Abstract

Study objective: The purpose of this study was to determine the number of eligible prehospital thrombolytic candidates and to estimate the potential time saved if field thrombolysis had been initiated in a series of prehospital chest pain patients. Design and setting: Prehospital 12-lead ECGs were obtained by paramedics during initial evaluation of chest pain patients and stored in the computerized ECG. Prehospital 12-lead ECGs, prehospital charts, and hospital charts then were reviewed retrospectively for final hospital diagnosis, prehospital and emergency department times, and historical exclusion criteria for prehospital treatment with recombinant tissue-type plasminogen activator (r-TPA).

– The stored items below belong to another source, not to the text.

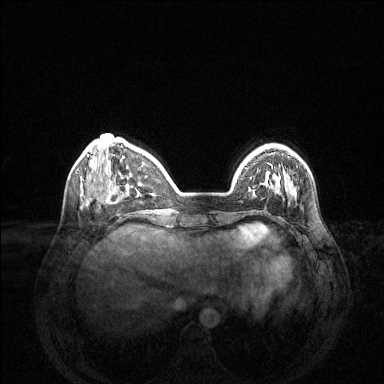
Breast MRI (dynamic contrast-enhanced), one axial slice. Slice 40 of 144 in the series (ordered by position). Dynamic contrast-enhanced series, time point 2 of 6 at this slice position (early post-contrast). 1.5 T. TE 1.6 ms, TR 4.6 ms. 1.2 mm slice thickness. 384 × 384 image matrix. Female patient.
Outlined on this slice (semi-automatic segmentation, software-assisted and operator-edited):
- enhancing-tissue mask used for the functional tumour volume (all voxels passing the contrast-enhancement thresholds inside the analysis volume; usually the tumour): bounding box (x1, y1, x2, y2) in pixels: (264, 167, 290, 189)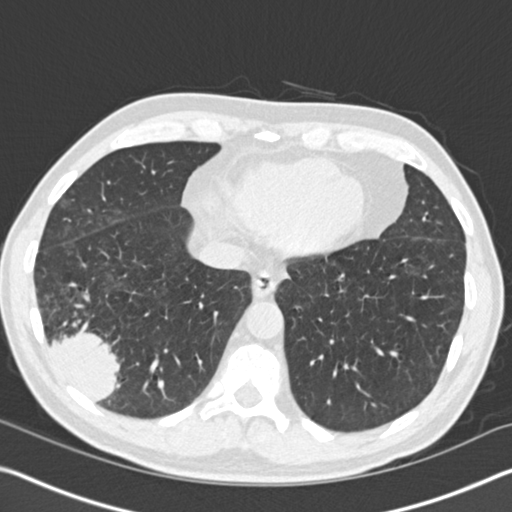
Low-dose screening chest CT, axial slice. Baseline annual screen. Lung window (W 1500 / L -600 HU). 2 mm slice thickness. Standard (soft-tissue) reconstruction kernel (B30f). Male participant, aged 61 years at enrolment. Current smoker at enrolment.
- Expert-annotated lung lesion, bounding box <21,289,143,416> (left, top, right, bottom; pixels).
- Screening reader's record for this exam (one nodule recorded; not confirmed to be the boxed lesion): non-calcified nodule or mass ≥4 mm, right lower lobe, 52 × 36 mm, spiculated (stellate) margins, soft tissue attenuation.
- Official screen result: positive, change unspecified: nodule(s) >= 4 mm or enlarging nodule(s), mass(es), or other non-specific abnormalities suspicious for lung cancer.
- Later outcome: lung cancer diagnosed 392 days after this screen — bronchiolo-alveolar adenocarcinoma, NOS, right lower lobe, moderately differentiated (G2), stage IIIB (AJCC 6th edition), 90 mm at pathology.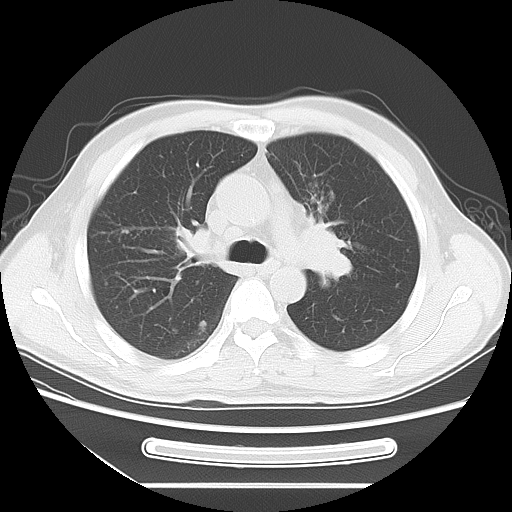
Chest CT, one axial slice. 120 kVp. Lung window (W 1500 / L -600 HU). 5 mm slice thickness. 512 × 512 image matrix, field of view 366 × 366 mm. Patient: male, 51 years. From the clinical record (not read from this slice): clinical TNM (as recorded): T1c N3 M0.
Annotated regions visible in this slice (bounding box drawn by a radiologist):
- lung tumour (recorded histology: adenocarcinoma): bounding box <293,210,362,300> (left, top, right, bottom; pixels)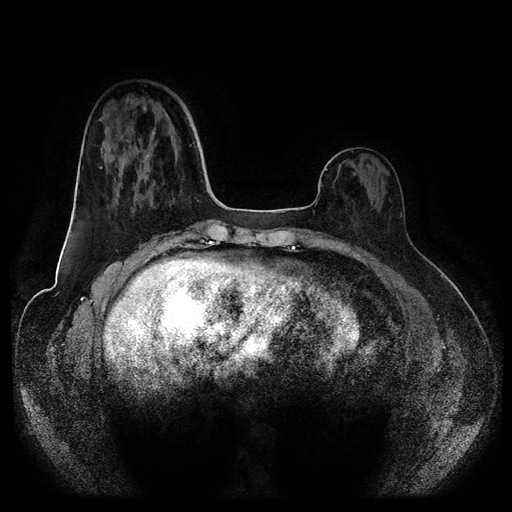
Breast MRI (dynamic contrast-enhanced, multi-phase), one axial slice. Slice 33 of 116 in the series (ordered by position). Dynamic contrast-enhanced series, time point 2 of 5 at this slice position (early post-contrast). 1.5 T. TE 2.6 ms, TR 5.2 ms. 2 mm slice thickness. 512 × 512 image matrix, field of view 380 × 380 mm. Female patient, age 50 years.
Structures marked on this image (semi-automatically segmented with operator editing):
- breast lesion (labelled benign in the annotation): bounding box [x1, y1, x2, y2] px = [136, 131, 156, 187]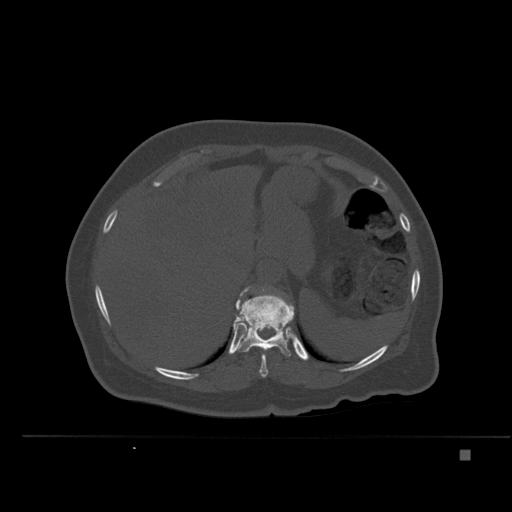
CT including the spine, one axial slice. Position 270 of 477 along the scan axis. Bone window (W 1800 / L 400 HU). 1.5 mm slice thickness. 512 × 512 image matrix, field of view 422 × 422 mm. Female patient, age 74 years. Case-level facts recorded for this patient, not image findings: primary cancer: colon.
Structures marked on this image (semi-automatic segmentation, software-assisted and operator-edited):
- T10 vertebra: bounding box [x1, y1, x2, y2] px = [247, 349, 269, 377]
- T11 vertebra: [236, 288, 295, 357]
- T12 vertebra: [247, 286, 266, 295]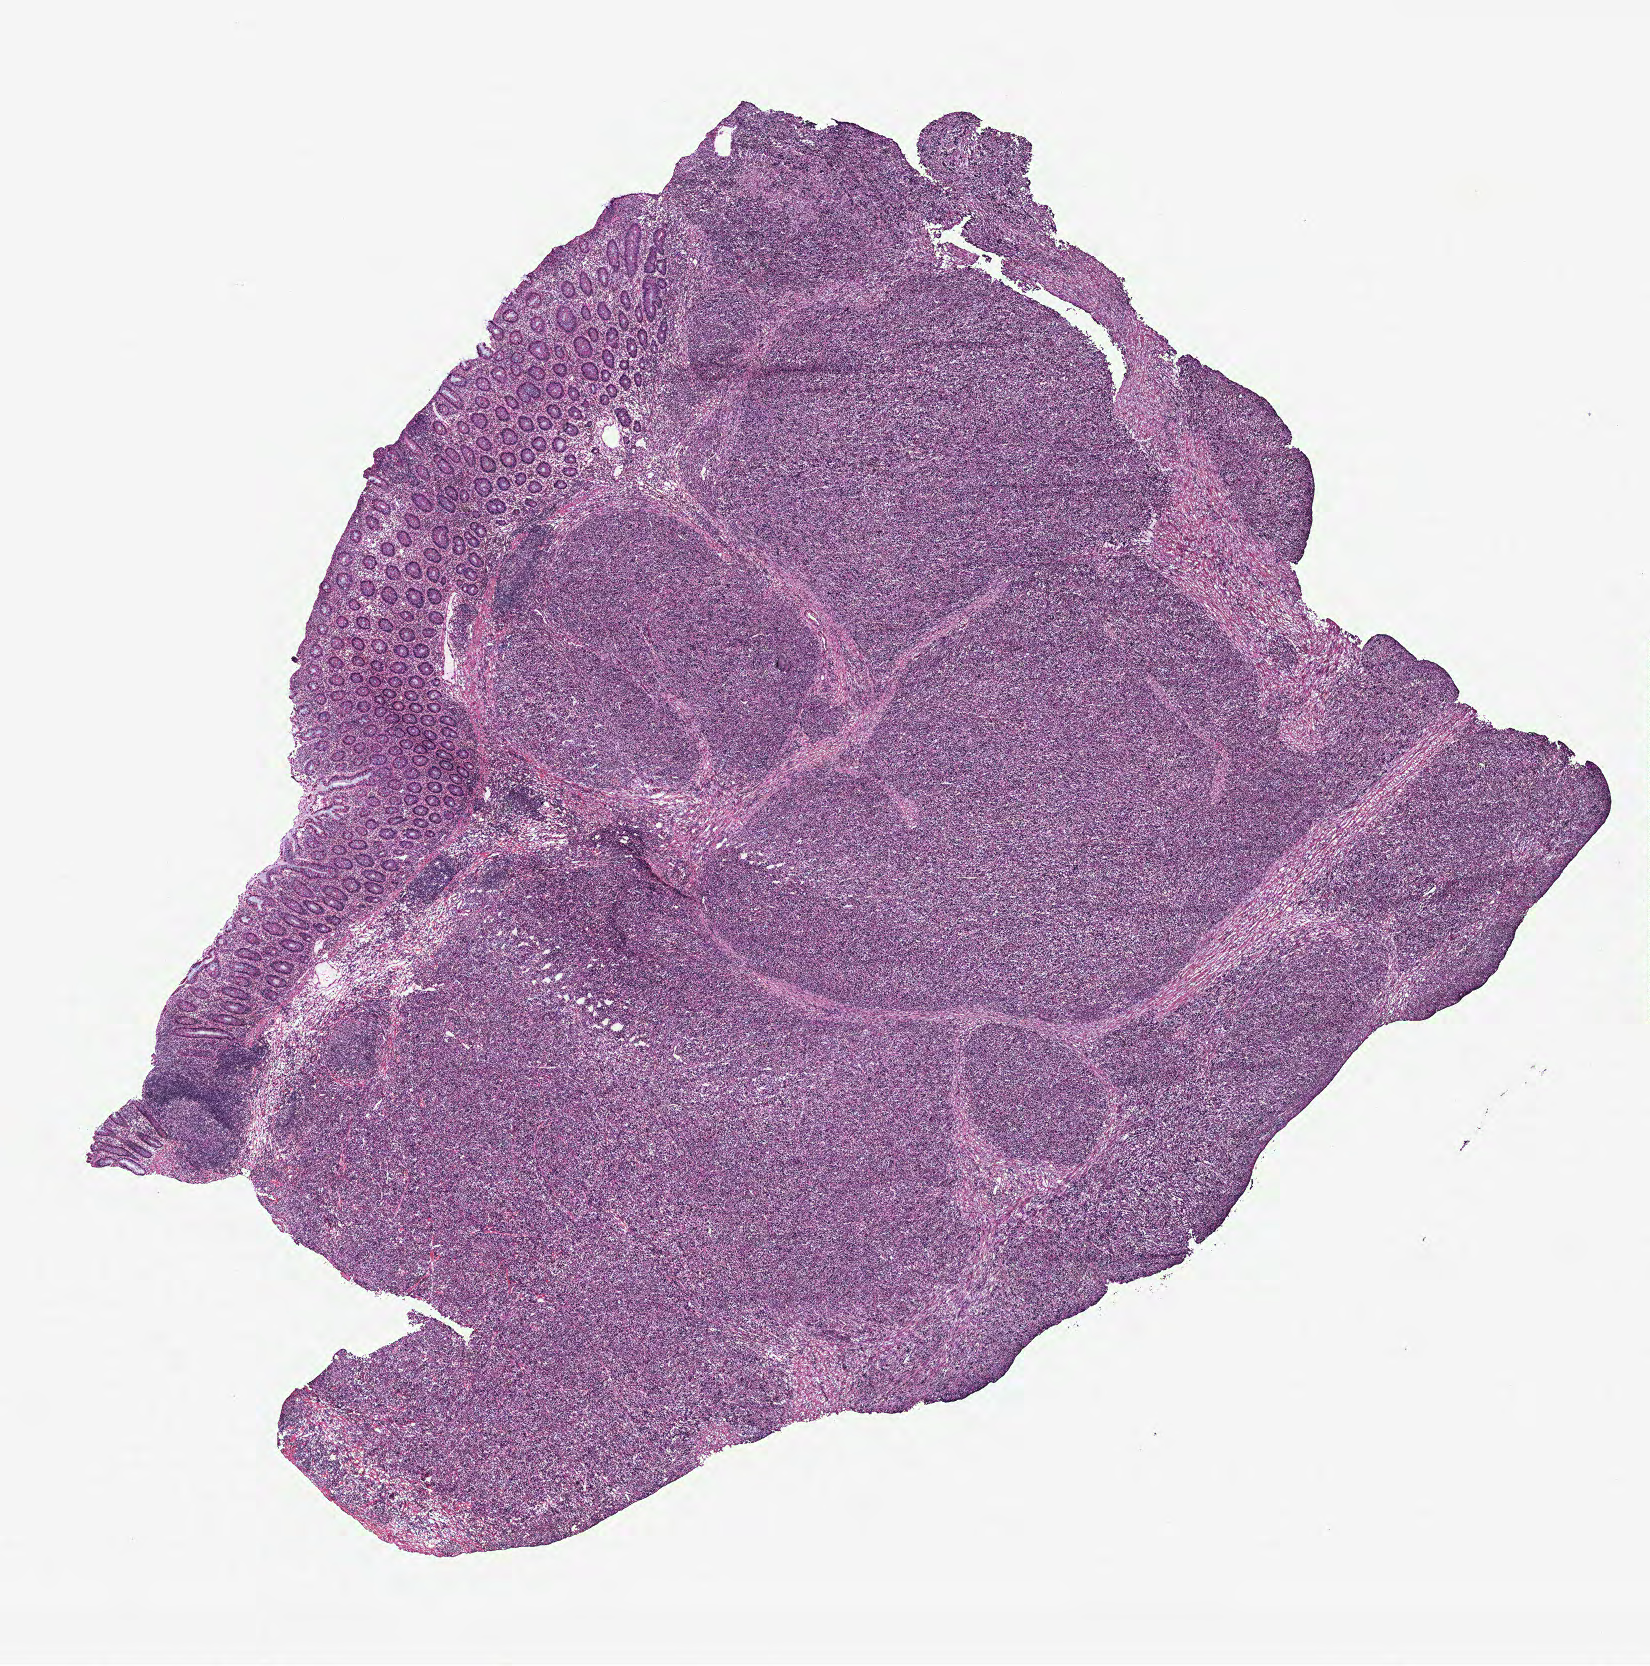
Digitized H&E-stained tissue section (whole slide), a low-resolution overview of the entire scanned area, about 13.2 x 13.3 mm (acquisition: 40x scan). Colon, tissue type not recorded.
Patient diagnosis (cohort enrolment): colon cancer (colon).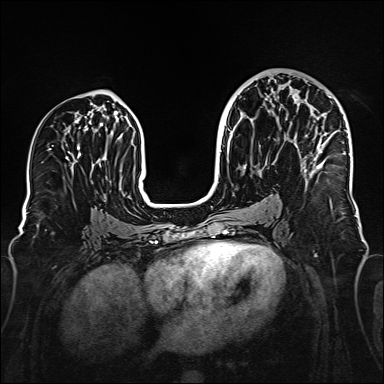
Breast MRI (dynamic contrast-enhanced), one axial slice. Position 85 of 160 along the scan axis. Dynamic contrast-enhanced series, time point 2 of 6 at this slice position (early post-contrast). 1.5 T. TE 2.3 ms, TR 5.2 ms. 1 mm slice thickness. 384 × 384 image matrix, field of view 320 × 320 mm. Female patient.
Outlined on this slice (semi-automatically segmented with operator editing):
- enhancing-tissue mask used for the functional tumour volume (all voxels passing the contrast-enhancement thresholds inside the analysis volume; usually the tumour): bounding box <294,94,328,180> (left, top, right, bottom; pixels)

Type of participants: One hundred fifty-seven stable adult prehospital patients with a chief complaint of nontraumatic chest pain were enrolled. Six patients were excluded. Two had unretrievable 12-lead ECGs, and four refused paramedic transport and thus provided no further data. There were complete data on 151 patients making up the final study population. Interventions: Prehospital care was unaltered except for acquisition of 12-lead ECGs. No prehospital thrombolytic therapy was administratered during this study. Measurements and main results: The incidence of r-TPA exclusion criteria was as follows: 45 patients (29%) were 75 years of age or older, 57 (38%) had chest pain for more than six hours, 24 (16%) had hypertension with blood pressure of more than 180/110 mm Hg, and six (4%) had a history of a cerebrovascular accident. The time from paramedic scene arrival to prehospital ECG (8.4±5.1 minutes) was significantly shorter than the time from ED arrival to ED ECG (24.2+21.6 minutes, P<.001). Prehospital ECGs increased paramedic scene time over a retrospective control by 5.2 minutes. Mean time from prehospital ECG to ED ECG (potential time saved) was 50.2+22.4 minutes in all patients and 43.4±7.7 minutes in patients with a final diagnosis of acute myocardial infarction ( P=NS). Thirteen of 151 patients (8.6%) had prehospital ECGs diagnostic for acute myocardial infarction; eight of these (5.3% overall) met criteria for prehospital r-TPA therapy. Conclusion: Prehospital 12-lead ECGs provide an ECG diagnosis 40 to 50 minutes earlier than ED ECGs. However, with current exclusion criteria, the number of prehospital r-TPA candidates is limited.